■ GIVEN RECORDS:
━━━━━━

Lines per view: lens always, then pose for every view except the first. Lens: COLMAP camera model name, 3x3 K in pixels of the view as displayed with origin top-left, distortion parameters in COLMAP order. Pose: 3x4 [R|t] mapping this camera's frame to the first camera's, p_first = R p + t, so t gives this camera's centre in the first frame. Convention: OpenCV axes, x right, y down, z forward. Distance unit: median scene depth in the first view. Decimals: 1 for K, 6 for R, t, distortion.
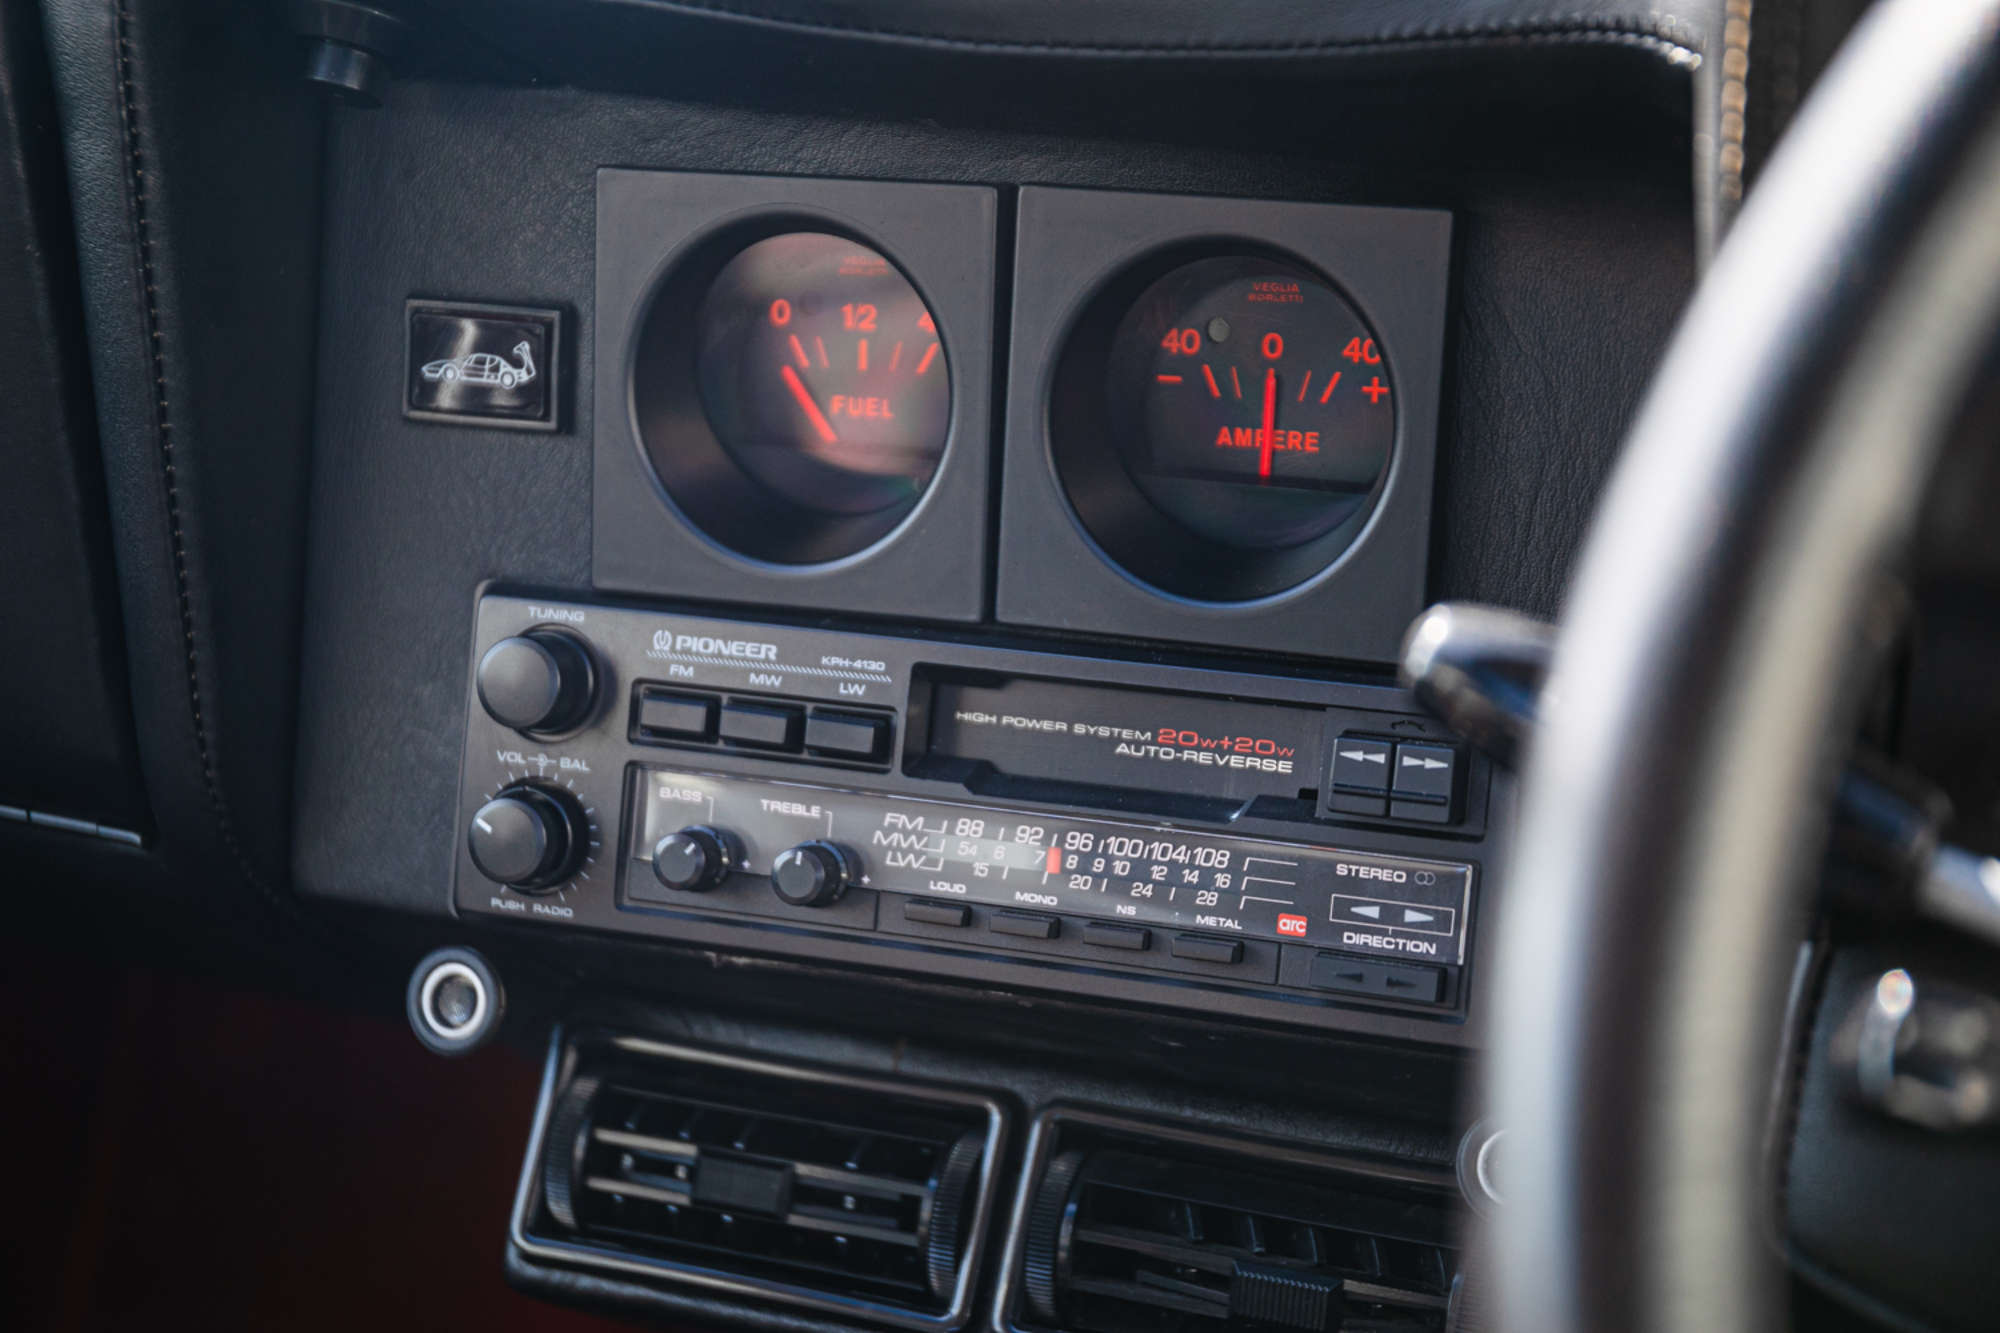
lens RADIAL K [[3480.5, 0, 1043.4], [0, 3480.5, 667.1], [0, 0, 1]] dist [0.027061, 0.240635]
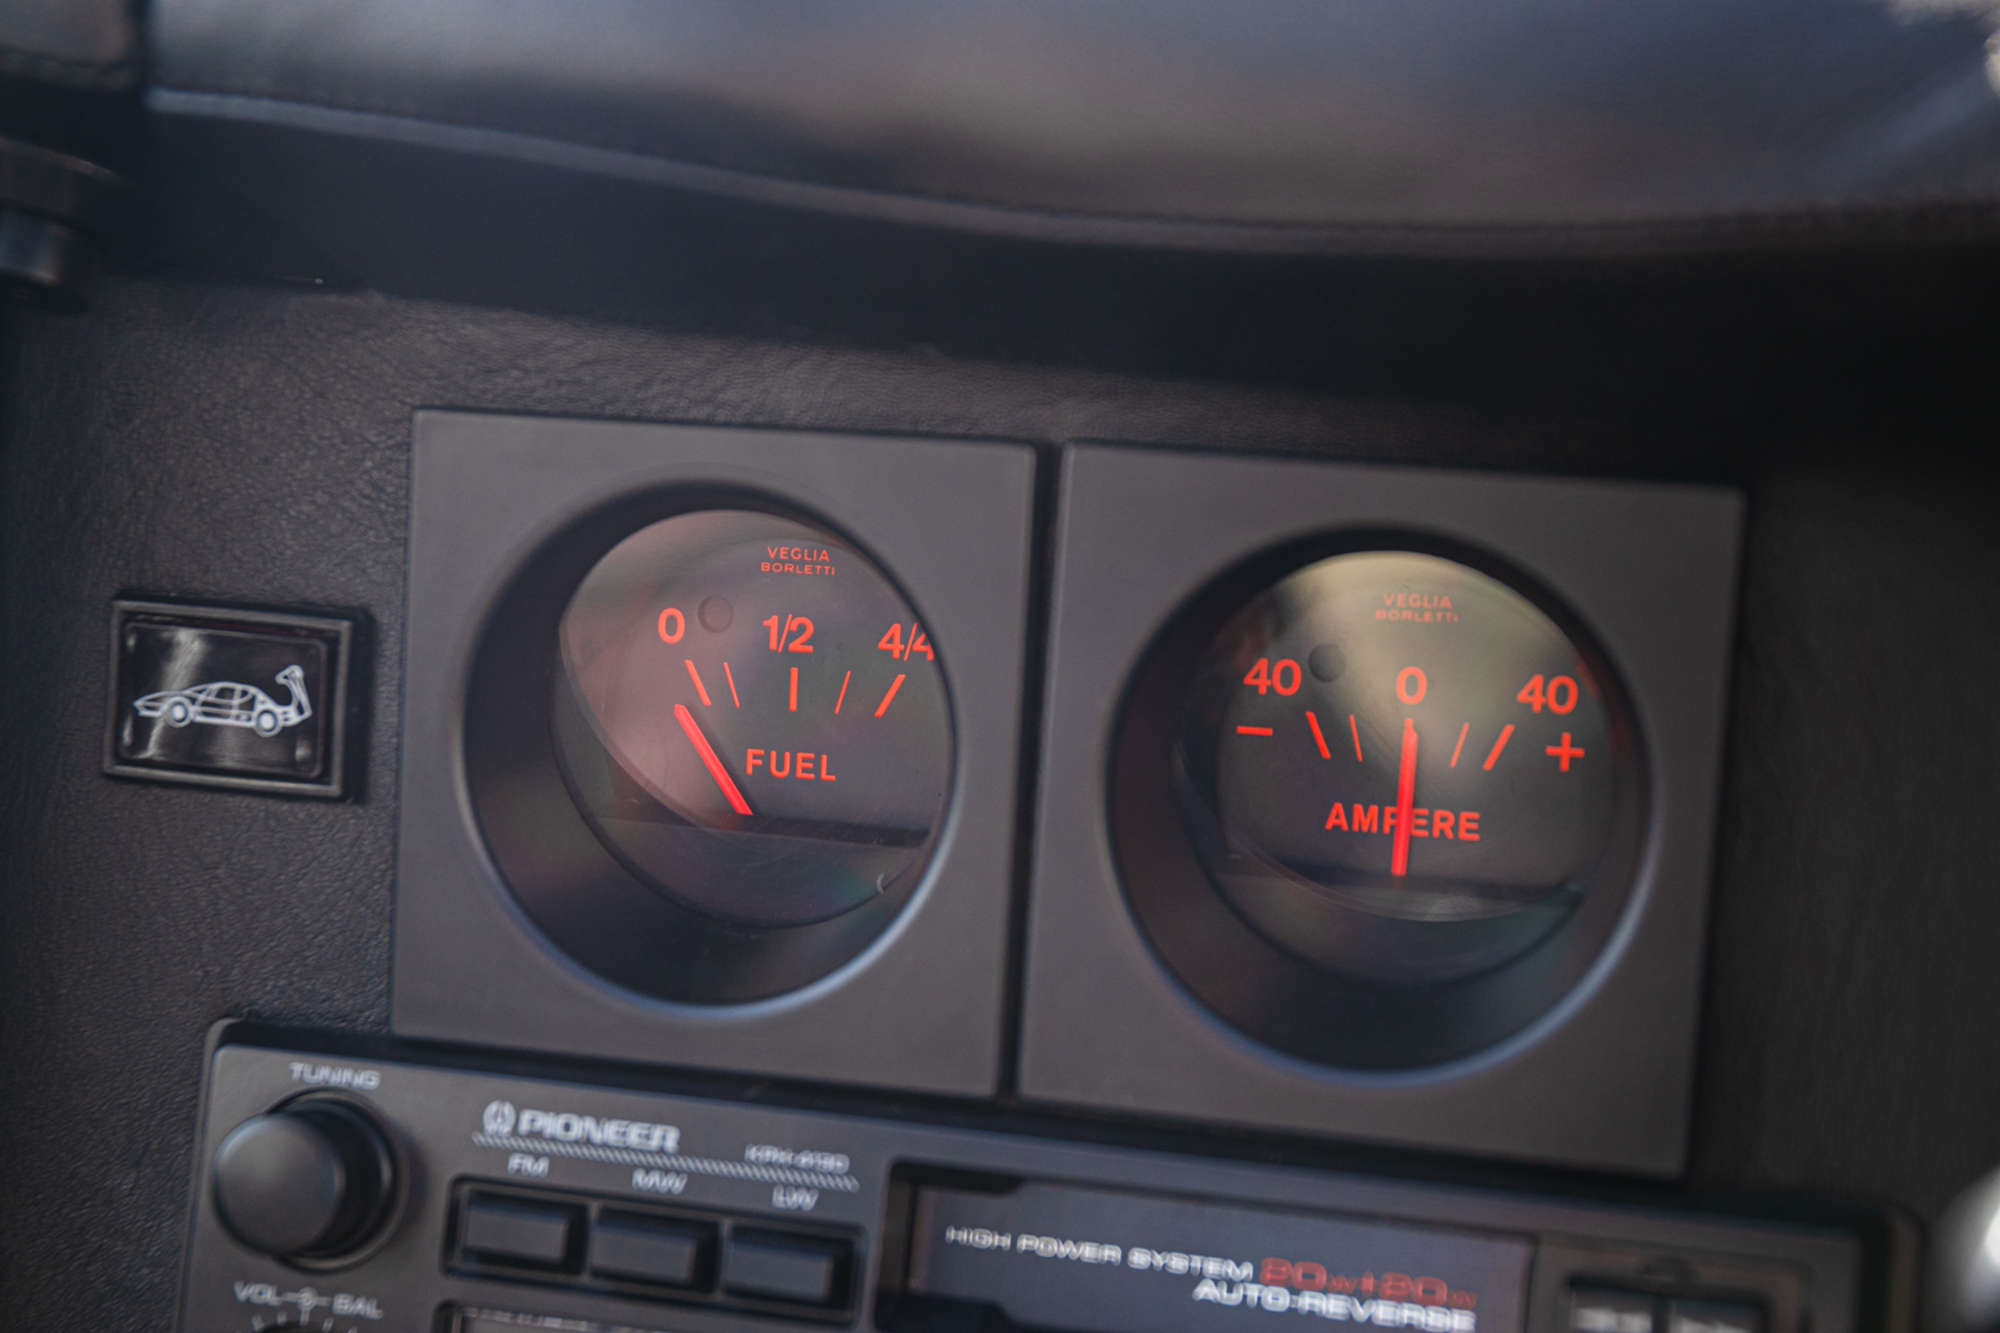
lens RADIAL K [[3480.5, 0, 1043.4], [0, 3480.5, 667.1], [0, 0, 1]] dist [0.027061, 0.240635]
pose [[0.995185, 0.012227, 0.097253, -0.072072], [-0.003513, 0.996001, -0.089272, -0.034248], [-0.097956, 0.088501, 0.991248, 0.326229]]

━━━━━━

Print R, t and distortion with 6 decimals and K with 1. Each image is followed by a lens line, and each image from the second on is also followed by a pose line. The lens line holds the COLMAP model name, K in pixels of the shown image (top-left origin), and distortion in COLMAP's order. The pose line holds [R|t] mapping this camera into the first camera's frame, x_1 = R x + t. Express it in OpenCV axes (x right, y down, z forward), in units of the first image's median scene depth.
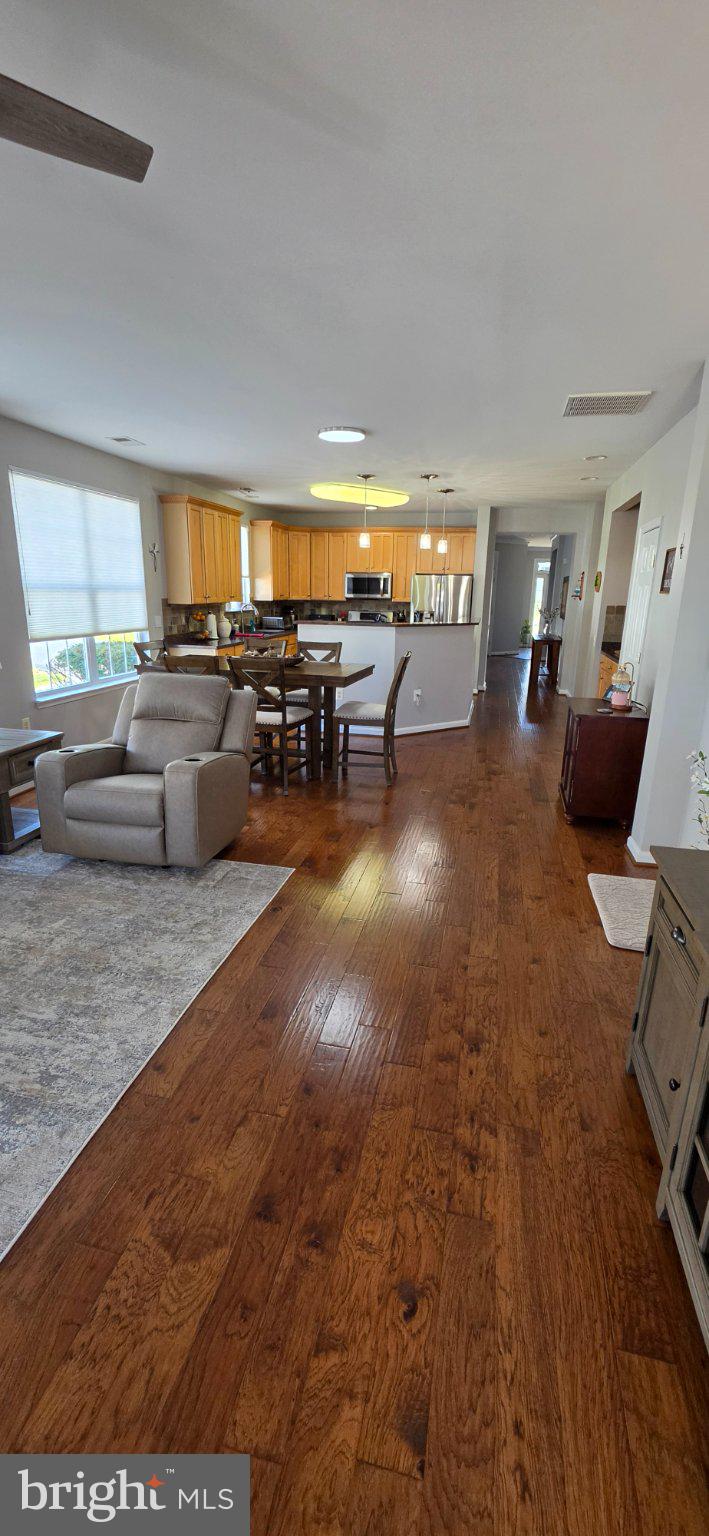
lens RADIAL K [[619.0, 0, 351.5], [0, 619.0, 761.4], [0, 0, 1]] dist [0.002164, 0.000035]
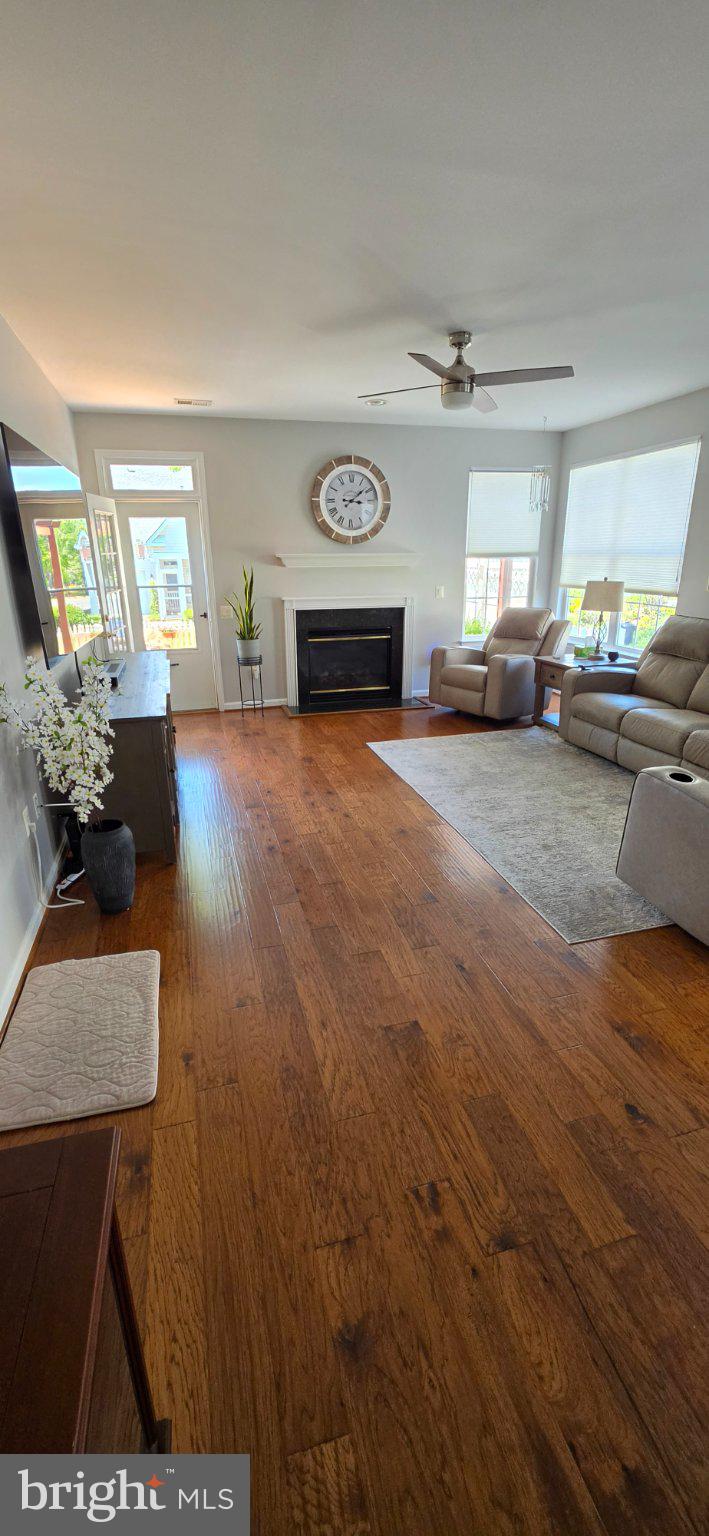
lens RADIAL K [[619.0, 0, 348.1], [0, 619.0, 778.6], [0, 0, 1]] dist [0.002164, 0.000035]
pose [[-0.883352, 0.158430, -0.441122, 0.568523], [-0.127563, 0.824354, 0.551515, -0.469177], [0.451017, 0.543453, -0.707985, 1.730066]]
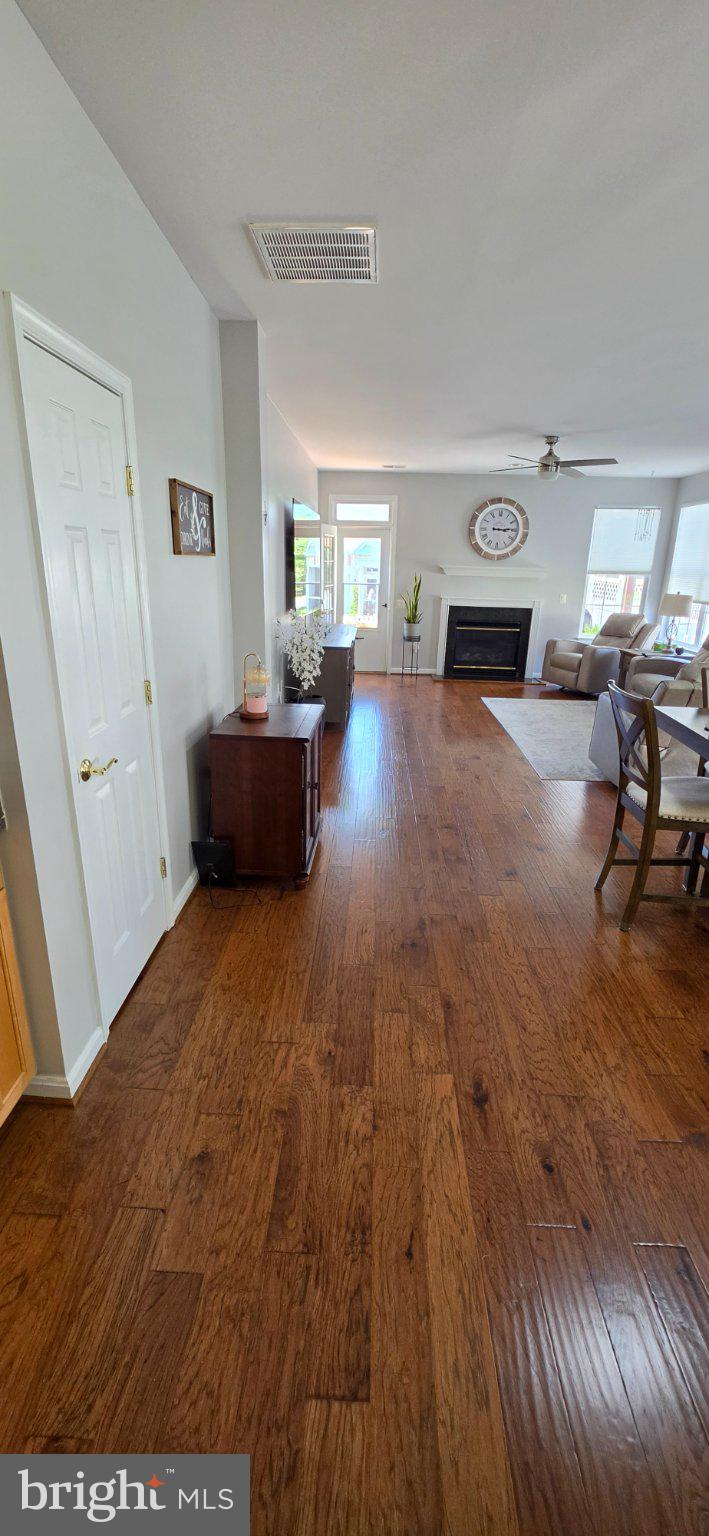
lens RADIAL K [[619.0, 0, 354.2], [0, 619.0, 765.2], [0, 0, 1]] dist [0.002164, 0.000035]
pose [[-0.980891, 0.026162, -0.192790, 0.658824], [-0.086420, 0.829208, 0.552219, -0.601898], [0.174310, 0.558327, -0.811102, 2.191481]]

━━━━━━

■ ASSIGNMENT:
Retype the lines in the records starting at the line that contains "Print R, t and" and ending at the line that contains "761.4], [0, 0, 1]] dist [0.002164, 0.000035]", including both of those lines. Leave the pictures out of your answer.

■ RESPONSE TO THIS TASK:
Print R, t and distortion with 6 decimals and K with 1. Each image is followed by a lens line, and each image from the second on is also followed by a pose line. The lens line holds the COLMAP model name, K in pixels of the shown image (top-left origin), and distortion in COLMAP's order. The pose line holds [R|t] mapping this camera into the first camera's frame, x_1 = R x + t. Express it in OpenCV axes (x right, y down, z forward), in units of the first image's median scene depth.
lens RADIAL K [[619.0, 0, 351.5], [0, 619.0, 761.4], [0, 0, 1]] dist [0.002164, 0.000035]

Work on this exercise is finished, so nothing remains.